• [Explore the material]
**1.** In the bitcoin privacy essay below, condense the paragraph beginning "From a network perspective" into a shorter version that keeps its main facts.
**2.** Transcribe the stretch of the bitcoin privacy essay below from "It should be" through "for transactional anonymity.".

• [Exercise passage]

Bitcoin and the Limits of Privacy

While anonymous transactions may be abused, protection of privacy is essential for the future of bitcoin as an alternative processing option. 

Written on: March 20

Bitcoin and the Limits of Privacy

Wikipedia describes pseudonymity as "a state of disguised identity...[but] true anonymity requires unlinkability, such that an attackers examination of the pseudonym holder's message provides no information about the holder's true name." As it pertains to bitcoin, transactions are indeed pseudonymous, sent to and from addresses which consist of random letters and numbers. However, there is also an unprecedented degree of transparency in the bitcoin network as anyone with an internet connection can view each and every historic transaction on the blockchain. We rightly expect our economic transactions to remain private, and thus the erosion of pseudonymity is a great threat against the network as a whole and to each of its individual users.

It should be self evident why personal or professional financial transactions should be kept as anonymous as possible. We keep our money matters private for a host of reasons - to avoid arousing the jealousy of one's neighbors or coworkers, to hide embarrassing or secret purchases or payments, and just because it is nobody's business how much money we have and how we spend it. One needn't resort to nasty scenarios of extortion, robbery, blackmail or kidnapping to make the point for transactional anonymity.

From a network perspective, an increasing lack of privacy is a massive threat for a couple of reasons. Bitcoin has proved its utility as an instrument for regulatory arbitrage, a method of circumventing unfavorable regulations not possible using standard payment processors. A great deal of bitcoin's demand, and most likely additional impetus for growth, depends on the ability to remain such an instrument, which itself is dependent partially on the ability to protect transactional anonymity.

Transactional anonymity might also be a prerequisite for a fungible bitcoin. Consider, for instance, the case of chainalysis, whose mission of "building the compliance layer for the future of value exchange" which is meant to "spot connections between digital identities...allow[ing] financial institutions to develop trust lines between them." All well and good when utilized to track down bitcoin thefts, but what happens if financial institutions start valuing some bitcoin as more valuable than others due to a more pristine history? Will bitcoin straight from the miner - well, depending which miner actually - be considered more attractive than bitcoins that has been around the block? Will "damaged" bitcoin be worth less in highly regulated markets than in less regulated markets? So while Chainalysis, at least ostensibly, is doing this for noble reasons (and not simply because they have developed a product they do not know how to otherwise monetize), without countermeasures it could potentially have a detrimental effect on the market.

• [Extracted data]

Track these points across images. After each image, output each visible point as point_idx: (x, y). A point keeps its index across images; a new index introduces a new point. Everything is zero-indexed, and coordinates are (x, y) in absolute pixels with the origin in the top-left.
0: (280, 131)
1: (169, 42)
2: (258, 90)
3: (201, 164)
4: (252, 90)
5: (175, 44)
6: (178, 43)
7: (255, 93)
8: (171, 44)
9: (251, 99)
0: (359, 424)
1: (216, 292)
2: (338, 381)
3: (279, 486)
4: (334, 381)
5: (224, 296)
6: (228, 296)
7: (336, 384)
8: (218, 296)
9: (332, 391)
==
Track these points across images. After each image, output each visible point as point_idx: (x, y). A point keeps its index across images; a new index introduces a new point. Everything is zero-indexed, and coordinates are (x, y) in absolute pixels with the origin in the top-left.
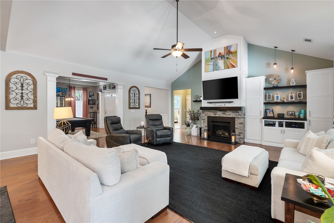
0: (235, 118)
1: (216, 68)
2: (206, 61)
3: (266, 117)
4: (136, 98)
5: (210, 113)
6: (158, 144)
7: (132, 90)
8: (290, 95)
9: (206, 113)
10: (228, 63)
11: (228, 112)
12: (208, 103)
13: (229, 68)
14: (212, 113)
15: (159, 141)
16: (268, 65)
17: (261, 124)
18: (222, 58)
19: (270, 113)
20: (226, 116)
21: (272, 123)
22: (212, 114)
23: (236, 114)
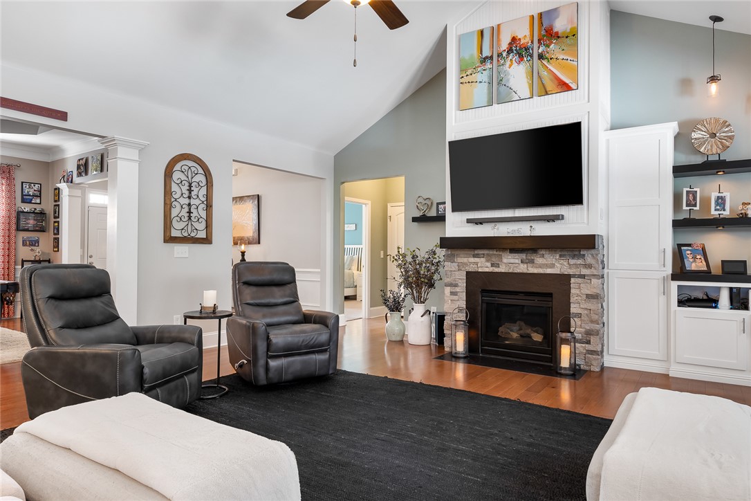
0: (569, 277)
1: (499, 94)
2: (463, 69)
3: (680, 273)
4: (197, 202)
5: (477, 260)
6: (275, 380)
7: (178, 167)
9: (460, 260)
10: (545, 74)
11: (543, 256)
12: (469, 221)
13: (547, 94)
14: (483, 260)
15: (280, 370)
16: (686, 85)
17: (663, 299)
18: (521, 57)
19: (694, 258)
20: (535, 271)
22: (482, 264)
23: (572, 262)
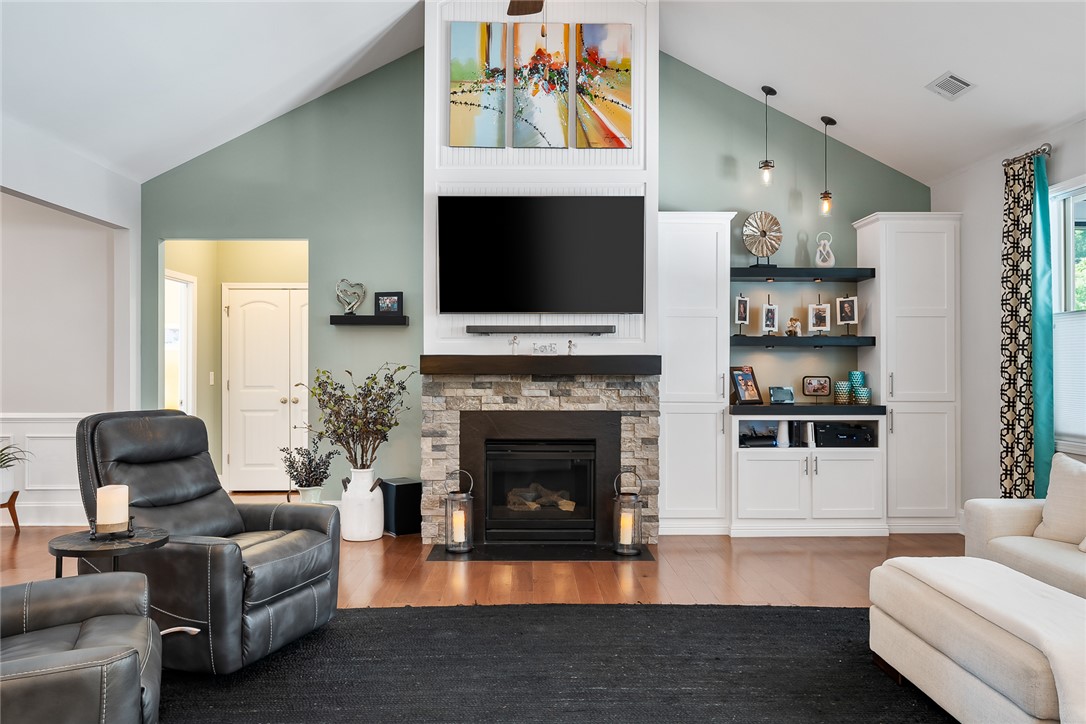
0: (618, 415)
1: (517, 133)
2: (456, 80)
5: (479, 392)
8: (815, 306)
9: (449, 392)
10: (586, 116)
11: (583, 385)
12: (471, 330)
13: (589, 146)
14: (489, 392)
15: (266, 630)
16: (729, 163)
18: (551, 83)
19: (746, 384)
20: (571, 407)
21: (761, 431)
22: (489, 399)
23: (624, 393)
--
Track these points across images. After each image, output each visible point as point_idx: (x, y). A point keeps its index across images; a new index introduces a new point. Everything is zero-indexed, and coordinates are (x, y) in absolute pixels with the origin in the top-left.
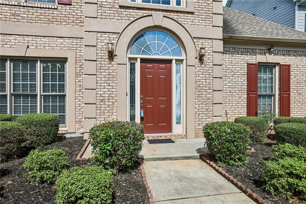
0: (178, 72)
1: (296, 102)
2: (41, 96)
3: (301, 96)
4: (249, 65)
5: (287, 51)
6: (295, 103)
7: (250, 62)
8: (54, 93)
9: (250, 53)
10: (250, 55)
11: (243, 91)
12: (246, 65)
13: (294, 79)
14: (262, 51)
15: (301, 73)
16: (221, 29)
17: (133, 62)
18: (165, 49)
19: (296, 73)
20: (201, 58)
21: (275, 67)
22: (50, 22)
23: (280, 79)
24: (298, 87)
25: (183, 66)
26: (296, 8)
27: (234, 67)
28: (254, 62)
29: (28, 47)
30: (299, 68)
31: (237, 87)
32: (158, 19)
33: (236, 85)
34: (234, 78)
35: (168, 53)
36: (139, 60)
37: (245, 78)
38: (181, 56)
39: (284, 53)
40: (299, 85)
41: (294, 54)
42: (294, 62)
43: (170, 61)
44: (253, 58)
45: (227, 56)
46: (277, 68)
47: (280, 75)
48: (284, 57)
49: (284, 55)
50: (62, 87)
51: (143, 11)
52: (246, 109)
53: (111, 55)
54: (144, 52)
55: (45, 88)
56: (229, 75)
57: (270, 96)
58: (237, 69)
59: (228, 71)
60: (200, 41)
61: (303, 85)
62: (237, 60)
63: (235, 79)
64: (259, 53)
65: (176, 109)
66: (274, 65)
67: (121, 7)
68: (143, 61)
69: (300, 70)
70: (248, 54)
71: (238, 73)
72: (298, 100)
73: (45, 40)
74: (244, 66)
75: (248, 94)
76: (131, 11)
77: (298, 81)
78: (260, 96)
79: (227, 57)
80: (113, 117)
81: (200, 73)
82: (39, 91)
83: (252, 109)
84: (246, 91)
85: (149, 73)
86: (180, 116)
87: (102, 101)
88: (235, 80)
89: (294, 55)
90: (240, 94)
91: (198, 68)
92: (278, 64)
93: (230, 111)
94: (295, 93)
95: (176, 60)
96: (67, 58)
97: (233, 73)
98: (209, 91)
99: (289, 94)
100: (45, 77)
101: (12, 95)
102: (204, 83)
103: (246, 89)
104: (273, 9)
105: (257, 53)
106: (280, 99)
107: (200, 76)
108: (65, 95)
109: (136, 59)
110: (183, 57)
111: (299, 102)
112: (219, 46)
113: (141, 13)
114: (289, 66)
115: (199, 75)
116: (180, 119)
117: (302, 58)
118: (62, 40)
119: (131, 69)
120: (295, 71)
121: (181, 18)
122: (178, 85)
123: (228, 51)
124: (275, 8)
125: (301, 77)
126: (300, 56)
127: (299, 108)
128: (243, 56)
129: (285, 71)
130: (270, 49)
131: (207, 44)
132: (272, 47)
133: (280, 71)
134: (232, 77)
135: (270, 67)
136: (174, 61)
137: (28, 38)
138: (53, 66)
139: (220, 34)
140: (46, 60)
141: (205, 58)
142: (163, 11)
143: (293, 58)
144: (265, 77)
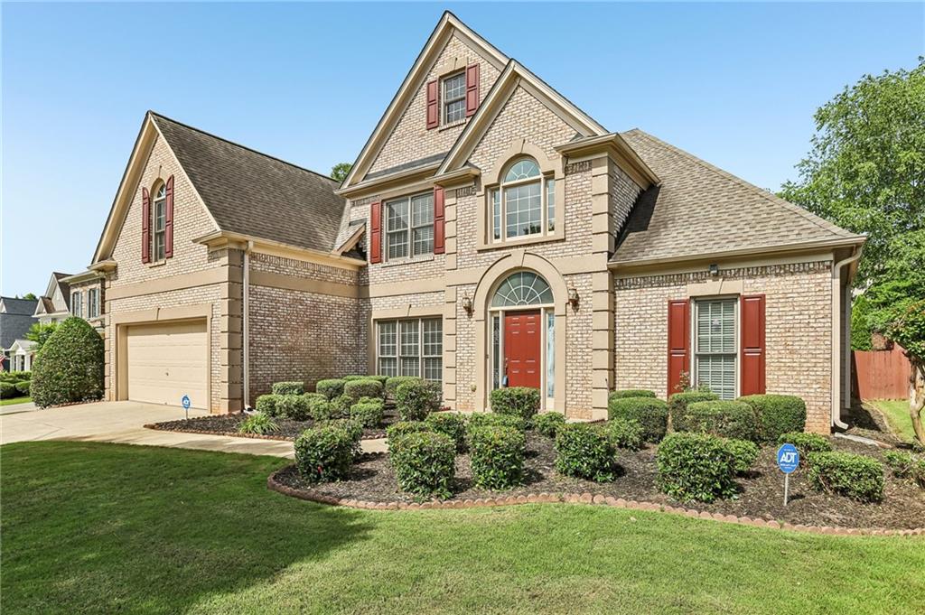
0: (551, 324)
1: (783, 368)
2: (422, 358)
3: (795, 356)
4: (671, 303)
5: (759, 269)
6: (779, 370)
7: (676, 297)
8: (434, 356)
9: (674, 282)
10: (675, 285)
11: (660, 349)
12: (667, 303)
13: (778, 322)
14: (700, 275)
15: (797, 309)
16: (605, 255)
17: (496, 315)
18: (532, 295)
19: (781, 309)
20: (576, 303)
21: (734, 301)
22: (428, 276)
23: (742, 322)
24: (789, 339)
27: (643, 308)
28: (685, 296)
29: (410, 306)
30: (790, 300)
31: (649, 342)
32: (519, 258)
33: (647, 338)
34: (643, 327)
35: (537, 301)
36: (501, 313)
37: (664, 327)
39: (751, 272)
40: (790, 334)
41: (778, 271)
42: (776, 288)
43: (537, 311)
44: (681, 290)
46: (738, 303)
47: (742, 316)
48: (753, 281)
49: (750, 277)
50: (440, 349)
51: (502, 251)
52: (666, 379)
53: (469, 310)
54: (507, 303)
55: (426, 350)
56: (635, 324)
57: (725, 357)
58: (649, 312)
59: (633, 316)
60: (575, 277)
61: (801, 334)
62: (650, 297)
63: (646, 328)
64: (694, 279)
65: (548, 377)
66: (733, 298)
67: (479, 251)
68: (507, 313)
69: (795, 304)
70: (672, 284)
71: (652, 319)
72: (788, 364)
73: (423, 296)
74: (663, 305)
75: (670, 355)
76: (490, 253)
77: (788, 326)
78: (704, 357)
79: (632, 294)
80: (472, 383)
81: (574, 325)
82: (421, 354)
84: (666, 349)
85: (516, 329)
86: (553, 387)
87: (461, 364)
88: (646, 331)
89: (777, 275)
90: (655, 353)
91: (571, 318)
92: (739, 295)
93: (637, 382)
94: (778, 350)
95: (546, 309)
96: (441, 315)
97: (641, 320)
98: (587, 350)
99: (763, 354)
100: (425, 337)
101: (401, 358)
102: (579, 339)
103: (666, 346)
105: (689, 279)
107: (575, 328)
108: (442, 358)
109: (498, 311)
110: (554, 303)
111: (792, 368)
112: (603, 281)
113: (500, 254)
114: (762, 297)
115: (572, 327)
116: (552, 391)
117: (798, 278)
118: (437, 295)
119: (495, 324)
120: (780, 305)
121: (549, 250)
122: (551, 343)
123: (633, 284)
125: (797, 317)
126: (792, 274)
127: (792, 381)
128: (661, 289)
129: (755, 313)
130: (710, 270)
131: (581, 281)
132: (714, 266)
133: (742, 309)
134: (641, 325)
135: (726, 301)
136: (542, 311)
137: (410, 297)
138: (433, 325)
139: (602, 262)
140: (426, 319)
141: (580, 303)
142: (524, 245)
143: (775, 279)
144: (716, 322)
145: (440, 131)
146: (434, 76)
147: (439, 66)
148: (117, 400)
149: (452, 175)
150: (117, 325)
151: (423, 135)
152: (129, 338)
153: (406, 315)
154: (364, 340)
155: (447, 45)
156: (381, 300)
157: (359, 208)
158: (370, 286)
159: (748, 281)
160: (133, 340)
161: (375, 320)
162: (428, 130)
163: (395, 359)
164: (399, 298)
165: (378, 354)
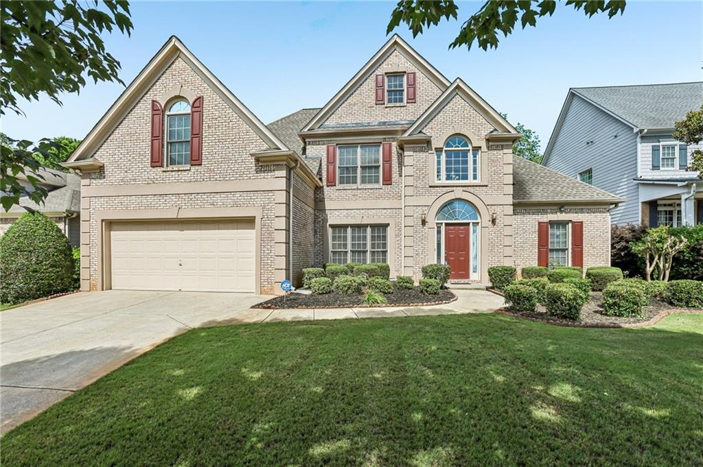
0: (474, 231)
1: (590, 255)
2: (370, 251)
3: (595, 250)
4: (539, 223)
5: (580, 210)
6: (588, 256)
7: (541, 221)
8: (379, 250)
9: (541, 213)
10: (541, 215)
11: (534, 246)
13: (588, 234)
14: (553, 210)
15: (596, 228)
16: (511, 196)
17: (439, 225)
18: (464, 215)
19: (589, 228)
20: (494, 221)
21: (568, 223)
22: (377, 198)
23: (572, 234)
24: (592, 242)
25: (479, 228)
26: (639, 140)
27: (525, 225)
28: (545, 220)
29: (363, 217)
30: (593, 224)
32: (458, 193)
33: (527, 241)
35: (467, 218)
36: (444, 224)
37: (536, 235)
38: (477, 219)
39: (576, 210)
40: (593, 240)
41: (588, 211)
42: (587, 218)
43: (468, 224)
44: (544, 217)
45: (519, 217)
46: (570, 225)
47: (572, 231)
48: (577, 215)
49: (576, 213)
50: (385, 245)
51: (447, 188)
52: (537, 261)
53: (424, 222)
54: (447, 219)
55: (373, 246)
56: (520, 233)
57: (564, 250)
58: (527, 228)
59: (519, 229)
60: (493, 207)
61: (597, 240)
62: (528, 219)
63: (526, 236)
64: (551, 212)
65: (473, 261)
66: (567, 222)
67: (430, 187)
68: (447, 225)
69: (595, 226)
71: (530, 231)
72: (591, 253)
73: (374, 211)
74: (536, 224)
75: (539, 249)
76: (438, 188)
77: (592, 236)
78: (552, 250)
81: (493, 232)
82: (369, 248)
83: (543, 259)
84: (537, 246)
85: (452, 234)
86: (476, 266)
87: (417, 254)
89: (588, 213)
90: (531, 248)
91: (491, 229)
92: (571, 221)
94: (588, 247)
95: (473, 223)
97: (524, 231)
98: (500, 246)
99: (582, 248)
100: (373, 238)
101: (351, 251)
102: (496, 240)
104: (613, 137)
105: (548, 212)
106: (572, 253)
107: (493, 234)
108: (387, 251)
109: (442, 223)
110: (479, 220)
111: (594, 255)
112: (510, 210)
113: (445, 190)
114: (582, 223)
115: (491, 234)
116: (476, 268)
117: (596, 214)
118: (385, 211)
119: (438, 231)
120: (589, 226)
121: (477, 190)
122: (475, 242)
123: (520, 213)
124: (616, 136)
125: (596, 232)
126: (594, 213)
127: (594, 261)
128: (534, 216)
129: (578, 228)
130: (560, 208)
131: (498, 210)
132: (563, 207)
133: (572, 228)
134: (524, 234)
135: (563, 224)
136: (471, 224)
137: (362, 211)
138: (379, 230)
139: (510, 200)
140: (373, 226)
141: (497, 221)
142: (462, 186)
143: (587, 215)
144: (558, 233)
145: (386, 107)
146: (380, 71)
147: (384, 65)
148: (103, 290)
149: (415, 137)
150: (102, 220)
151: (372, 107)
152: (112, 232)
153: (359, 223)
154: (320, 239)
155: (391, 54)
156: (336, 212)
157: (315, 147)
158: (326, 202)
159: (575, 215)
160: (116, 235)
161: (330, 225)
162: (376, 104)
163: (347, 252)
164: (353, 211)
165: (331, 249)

• [Per-task outputs]
**1.** Declining privacy threatens the bitcoin network. Bitcoin serves as a tool for regulatory arbitrage, letting users get around unfavorable regulations in ways standard payment processors cannot. Much of its demand, and probably its future growth, depends on keeping that role, which relies partly on protecting transactional anonymity.

**2.**
It should be self evident why personal or professional financial transactions should be kept as anonymous as possible. We keep our money matters private for a host of reasons - to avoid arousing the jealousy of one's neighbors or coworkers, to hide embarrassing or secret purchases or payments, and just because it is nobody's business how much money we have and how we spend it. One needn't resort to nasty scenarios of extortion, robbery, blackmail or kidnapping to make the point for transactional anonymity.